Making a cash offer has much more force behind it than sending an offer over with only a pre-qualification letter. Cash offers will give the seller some assurance that the deal will actually close in the time-frame they desire. This is especially important when dealing with short sales, foreclosures and REO properties. Lenders and loan servicers do not want to wait around for a loan that may or may not get approved. Even though the mortgage market seems to be loosening a bit, there is still no guarantee a loan will get approved. Between the appraisal and the many stages of underwriting, mortgaged loans are still far from a sure thing. Sellers know this and look for the comfort of cash offers.

A conventional mortgage takes anywhere from 30-60 days, depending on the applicant and the property. This is an awfully long time to wait for a loan to close and an offer to get accepted. By the time you end up waiting for approval, there may be changes in the market or other opportunities that you want to get into. By using private money, you can turn many more deals over throughout the year. Instead of waiting 60 days, you may be able to close two deals in that same time period. Even if you close just a handful of deals over the course of a year, you will see a sharp increase in your bottom line, even with the increased fees and rates. Many investors will look at the interest rates on private money loans and think they are not worth the expense. In reality, premiums will not be that significant if you are only holding the loan for a couple of months. It is when you have to make this higher payment over 30 years that it will be a factor. Paying a higher short-term rate to close more deals and make more seems like a tradeoff you should consider every day.
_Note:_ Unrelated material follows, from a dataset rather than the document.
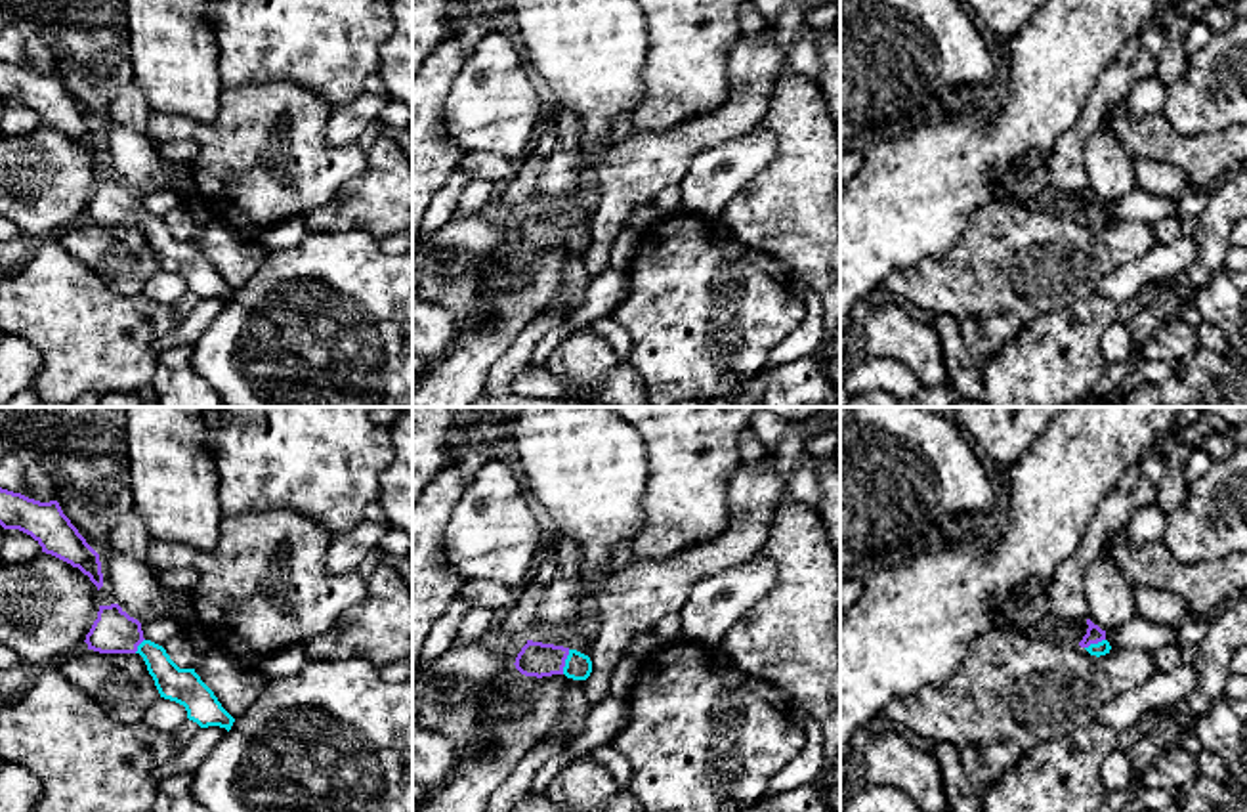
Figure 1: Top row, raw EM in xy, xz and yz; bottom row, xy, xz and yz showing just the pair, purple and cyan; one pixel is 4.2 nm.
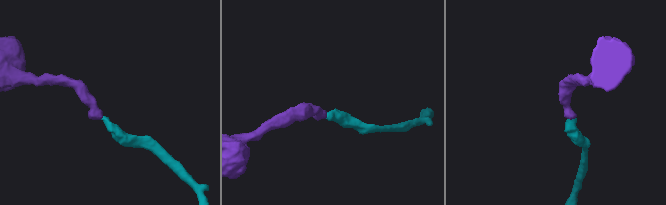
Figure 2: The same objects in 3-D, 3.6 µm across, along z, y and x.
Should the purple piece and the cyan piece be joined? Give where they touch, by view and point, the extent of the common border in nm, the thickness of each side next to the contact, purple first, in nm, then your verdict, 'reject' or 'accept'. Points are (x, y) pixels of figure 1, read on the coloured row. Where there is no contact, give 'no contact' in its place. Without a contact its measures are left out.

Depending on the property, a private money loan may be your only option. Lenders will underwrite off of the appraised value to determine their property value. If there are comparable sales that are lower in the area, you will have a difficult time getting the appraised value where it needs to be. Additionally, there may be time considerations that you have to meet with a conventional lender. Some will not let you buy and sell within 60 or 90 days without documenting improvements and upgrades.

As an investor, accounting poses one of the biggest challenges. It can be difficult, even for a certified accountant, to document all of the sources of income you receive. Without providing pay stubs, bank statements or tax returns, getting a traditional loan can be nearly impossible. Even if you cannot show all of your income sources, you can still be a successful investor. You can use private money to get started or to grow your portfolio until your income is documented and allowable for lenders. This can mean one deal every six months or every transaction, but once you establish a relationship it can be mutually beneficial for years to come.

Private money doesn’t have to be used on every deal, but it should at least be considered. Even if you have excellent credit and income, some short term deals don’t need to be run through a bank. You can be better served using private money for a few months and moving on to the next deal. Between your realtor, attorney and investment contacts, it is much easier to find multiple private money lenders in your area than you may think. You may not have a need for one now, but you never know when you will down the road.